Tested with: openstack-neutron-openvswitch-2014.1.2-4.el6ost.noarch I see the same behavior as I mentioned in Comment #5: Post openvswitch service restart, the tunnel devices are not restored, and therefore connectivity is broken. In regards to the flows, this is how there look after restart: NXST_FLOW reply (xid=0x4): cookie=0x0, duration=15.827s, table=0, n_packets=4, n_bytes=288, idle_age=6, priority=0 actions=drop cookie=0x0, duration=15.884s, table=0, n_packets=0, n_bytes=0, idle_age=15, priority=1,in_port=1 actions=resubmit(,1) cookie=0x0, duration=15.717s, table=1, n_packets=0, n_bytes=0, idle_age=15, priority=1,dl_dst=01:00:00:00:00:00/01:00:00:00:00:00 actions=resubmit(,21) cookie=0x0, duration=15.773s, table=1, n_packets=0, n_bytes=0, idle_age=15, priority=1,dl_dst=00:00:00:00:00:00/01:00:00:00:00:00 actions=resubmit(,20) cookie=0x0, duration=15.663s, table=2, n_packets=0, n_bytes=0, idle_age=15, priority=0 actions=drop cookie=0x0, duration=15.607s, table=3, n_packets=0, n_bytes=0, idle_age=15, priority=0 actions=drop cookie=0x0, duration=14.062s, table=3, n_packets=0, n_bytes=0, idle_age=14, priority=1,tun_id=0xa actions=mod_vlan_vid:1,resubmit(,10) cookie=0x0, duration=15.549s, table=10, n_packets=0, n_bytes=0, idle_age=15, priority=1 actions=learn(table=20,hard_timeout=300,priority=1,NXM_OF_VLAN_TCI[0..11],NXM_OF_ETH_DST[]=NXM_OF_ETH_SRC[],load:0->NXM_OF_VLAN_TCI[],load:NXM_NX_TUN_ID[]->NXM_NX_TUN_ID[],output:NXM_OF_IN_PORT[]),output:1 cookie=0x0, duration=15.495s, table=20, n_packets=0, n_bytes=0, idle_age=15, priority=0 actions=resubmit(,21) cookie=0x0, duration=14.238s, table=20, n_packets=0, n_bytes=0, idle_age=14, priority=2,dl_vlan=1,dl_dst=fa:16:3e:c7:56:c2 actions=strip_vlan,set_tunnel:0xa,output:2 cookie=0x0, duration=14.237s, table=20, n_packets=0, n_bytes=0, idle_age=14, priority=2,dl_vlan=1,dl_dst=fa:16:3e:97:e8:97 actions=strip_vlan,set_tunnel:0xa,output:3 cookie=0x0, duration=14.237s, table=20, n_packets=0, n_bytes=0, idle_age=14, priority=2,dl_vlan=1,dl_dst=fa:16:3e:41:d6:68 actions=strip_vlan,set_tunnel:0xa,output:3 cookie=0x0, duration=14.238s, table=20, n_packets=0, n_bytes=0, idle_age=14, priority=2,dl_vlan=1,dl_dst=fa:16:3e:e5:c4:0f actions=strip_vlan,set_tunnel:0xa,output:2 cookie=0x0, duration=15.438s, table=21, n_packets=0, n_bytes=0, idle_age=15, priority=0 actions=drop cookie=0x0, duration=14.522s, table=21, n_packets=0, n_bytes=0, idle_age=14, dl_vlan=1 actions=strip_vlan,set_tunnel:0xa,output:2,output:3
fdb entries are not re-created after restarting openvswitch as this information is held in db and agent doesn't ask neutron-server for it.

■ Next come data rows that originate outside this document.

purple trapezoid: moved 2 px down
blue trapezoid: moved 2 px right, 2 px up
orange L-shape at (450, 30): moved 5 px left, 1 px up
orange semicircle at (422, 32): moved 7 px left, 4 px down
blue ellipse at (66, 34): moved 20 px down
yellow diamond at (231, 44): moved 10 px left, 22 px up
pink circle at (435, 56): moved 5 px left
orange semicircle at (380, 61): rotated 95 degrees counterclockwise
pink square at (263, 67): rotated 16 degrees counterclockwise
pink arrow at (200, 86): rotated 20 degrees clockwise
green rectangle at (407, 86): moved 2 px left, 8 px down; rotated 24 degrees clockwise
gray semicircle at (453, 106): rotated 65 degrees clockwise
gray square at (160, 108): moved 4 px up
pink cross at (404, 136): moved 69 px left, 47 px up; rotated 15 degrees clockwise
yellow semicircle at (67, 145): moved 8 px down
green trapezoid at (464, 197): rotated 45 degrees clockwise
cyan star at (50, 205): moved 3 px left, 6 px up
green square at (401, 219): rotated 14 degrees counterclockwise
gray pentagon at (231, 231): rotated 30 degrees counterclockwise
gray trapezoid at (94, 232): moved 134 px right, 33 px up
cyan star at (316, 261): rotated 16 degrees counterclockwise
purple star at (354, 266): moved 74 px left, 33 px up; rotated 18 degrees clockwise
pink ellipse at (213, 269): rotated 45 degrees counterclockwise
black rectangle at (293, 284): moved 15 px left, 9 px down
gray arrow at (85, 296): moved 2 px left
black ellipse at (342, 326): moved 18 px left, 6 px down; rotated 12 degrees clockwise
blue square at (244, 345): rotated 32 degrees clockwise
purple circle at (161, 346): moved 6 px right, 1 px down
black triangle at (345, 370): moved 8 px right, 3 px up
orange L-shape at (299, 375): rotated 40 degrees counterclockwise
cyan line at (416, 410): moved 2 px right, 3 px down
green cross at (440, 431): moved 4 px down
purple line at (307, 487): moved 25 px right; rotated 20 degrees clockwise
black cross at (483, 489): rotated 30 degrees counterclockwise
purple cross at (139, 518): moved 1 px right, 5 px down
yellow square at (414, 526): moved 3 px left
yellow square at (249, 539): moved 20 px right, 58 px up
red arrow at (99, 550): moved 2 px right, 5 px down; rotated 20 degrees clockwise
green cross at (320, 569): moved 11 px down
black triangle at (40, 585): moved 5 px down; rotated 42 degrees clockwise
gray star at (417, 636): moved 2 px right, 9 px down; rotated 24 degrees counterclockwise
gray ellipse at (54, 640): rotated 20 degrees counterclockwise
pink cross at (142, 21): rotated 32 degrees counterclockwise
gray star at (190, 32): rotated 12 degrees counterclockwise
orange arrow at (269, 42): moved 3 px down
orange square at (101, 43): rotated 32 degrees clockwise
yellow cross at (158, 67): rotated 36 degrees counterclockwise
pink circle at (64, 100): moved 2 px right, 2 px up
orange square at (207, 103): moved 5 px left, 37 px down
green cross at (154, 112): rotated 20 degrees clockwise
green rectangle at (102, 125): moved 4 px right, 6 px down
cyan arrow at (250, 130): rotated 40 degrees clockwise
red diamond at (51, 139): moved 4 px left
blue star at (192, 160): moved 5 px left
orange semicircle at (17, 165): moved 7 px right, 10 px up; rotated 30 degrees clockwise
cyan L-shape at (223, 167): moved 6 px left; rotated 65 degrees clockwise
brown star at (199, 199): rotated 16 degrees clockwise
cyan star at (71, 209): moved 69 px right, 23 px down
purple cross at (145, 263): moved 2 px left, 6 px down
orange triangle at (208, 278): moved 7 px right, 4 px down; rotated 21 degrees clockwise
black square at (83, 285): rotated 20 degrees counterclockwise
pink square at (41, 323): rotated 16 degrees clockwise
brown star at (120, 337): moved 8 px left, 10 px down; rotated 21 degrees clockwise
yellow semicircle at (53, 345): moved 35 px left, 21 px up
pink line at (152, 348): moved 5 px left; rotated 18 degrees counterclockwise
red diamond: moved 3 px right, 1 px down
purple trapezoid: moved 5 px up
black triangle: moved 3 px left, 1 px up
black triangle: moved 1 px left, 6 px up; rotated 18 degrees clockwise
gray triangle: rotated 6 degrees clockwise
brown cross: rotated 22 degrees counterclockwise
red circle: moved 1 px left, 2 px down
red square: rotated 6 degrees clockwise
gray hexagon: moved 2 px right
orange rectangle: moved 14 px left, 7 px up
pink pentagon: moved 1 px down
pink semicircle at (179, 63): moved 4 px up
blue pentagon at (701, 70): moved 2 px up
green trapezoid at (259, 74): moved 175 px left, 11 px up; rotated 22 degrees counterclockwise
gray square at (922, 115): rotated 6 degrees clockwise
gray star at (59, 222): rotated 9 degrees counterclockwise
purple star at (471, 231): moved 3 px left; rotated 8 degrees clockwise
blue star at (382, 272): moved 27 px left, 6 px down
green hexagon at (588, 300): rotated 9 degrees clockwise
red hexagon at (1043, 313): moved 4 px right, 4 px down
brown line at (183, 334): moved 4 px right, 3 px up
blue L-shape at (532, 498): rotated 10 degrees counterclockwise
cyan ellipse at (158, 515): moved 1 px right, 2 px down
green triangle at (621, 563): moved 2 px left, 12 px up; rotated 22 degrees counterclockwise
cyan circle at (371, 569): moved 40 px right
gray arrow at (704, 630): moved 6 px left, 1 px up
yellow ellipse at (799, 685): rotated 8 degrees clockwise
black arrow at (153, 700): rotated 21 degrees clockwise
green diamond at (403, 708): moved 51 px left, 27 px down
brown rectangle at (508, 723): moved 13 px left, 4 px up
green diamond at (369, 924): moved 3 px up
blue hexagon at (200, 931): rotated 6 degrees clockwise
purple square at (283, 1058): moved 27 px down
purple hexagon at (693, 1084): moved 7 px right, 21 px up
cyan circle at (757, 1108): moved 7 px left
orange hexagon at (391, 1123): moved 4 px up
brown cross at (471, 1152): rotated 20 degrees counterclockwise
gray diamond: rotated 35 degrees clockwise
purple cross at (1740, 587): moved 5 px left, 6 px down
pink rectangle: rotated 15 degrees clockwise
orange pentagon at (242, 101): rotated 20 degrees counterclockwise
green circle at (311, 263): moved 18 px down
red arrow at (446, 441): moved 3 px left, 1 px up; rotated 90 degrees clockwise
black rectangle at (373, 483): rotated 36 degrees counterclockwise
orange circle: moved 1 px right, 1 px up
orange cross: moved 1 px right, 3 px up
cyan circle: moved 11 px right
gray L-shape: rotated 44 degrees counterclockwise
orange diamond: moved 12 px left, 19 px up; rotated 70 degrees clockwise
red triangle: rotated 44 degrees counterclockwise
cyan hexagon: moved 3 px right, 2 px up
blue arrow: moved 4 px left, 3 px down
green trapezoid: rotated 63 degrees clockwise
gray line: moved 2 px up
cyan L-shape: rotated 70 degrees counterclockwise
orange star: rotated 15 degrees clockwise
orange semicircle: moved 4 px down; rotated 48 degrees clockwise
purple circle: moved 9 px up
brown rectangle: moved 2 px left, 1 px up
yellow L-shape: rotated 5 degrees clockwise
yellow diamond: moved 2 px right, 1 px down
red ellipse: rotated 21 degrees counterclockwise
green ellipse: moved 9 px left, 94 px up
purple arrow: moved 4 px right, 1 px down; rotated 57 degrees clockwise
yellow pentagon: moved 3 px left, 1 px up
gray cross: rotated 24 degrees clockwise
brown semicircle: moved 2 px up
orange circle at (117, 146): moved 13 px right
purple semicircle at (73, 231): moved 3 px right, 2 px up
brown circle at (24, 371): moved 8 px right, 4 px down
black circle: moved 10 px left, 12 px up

The fix in upstream is another one now (still in progress): https://review.openstack.org/#/c/159775/
upstream reviews 159775, 101581 and 107409 have been abandoned. Launchpad bug is scheduled for liberty-3 milestone
I don't think that there a special reason to track this bug anymore. Closing for now as the issue is clear and workaround exists.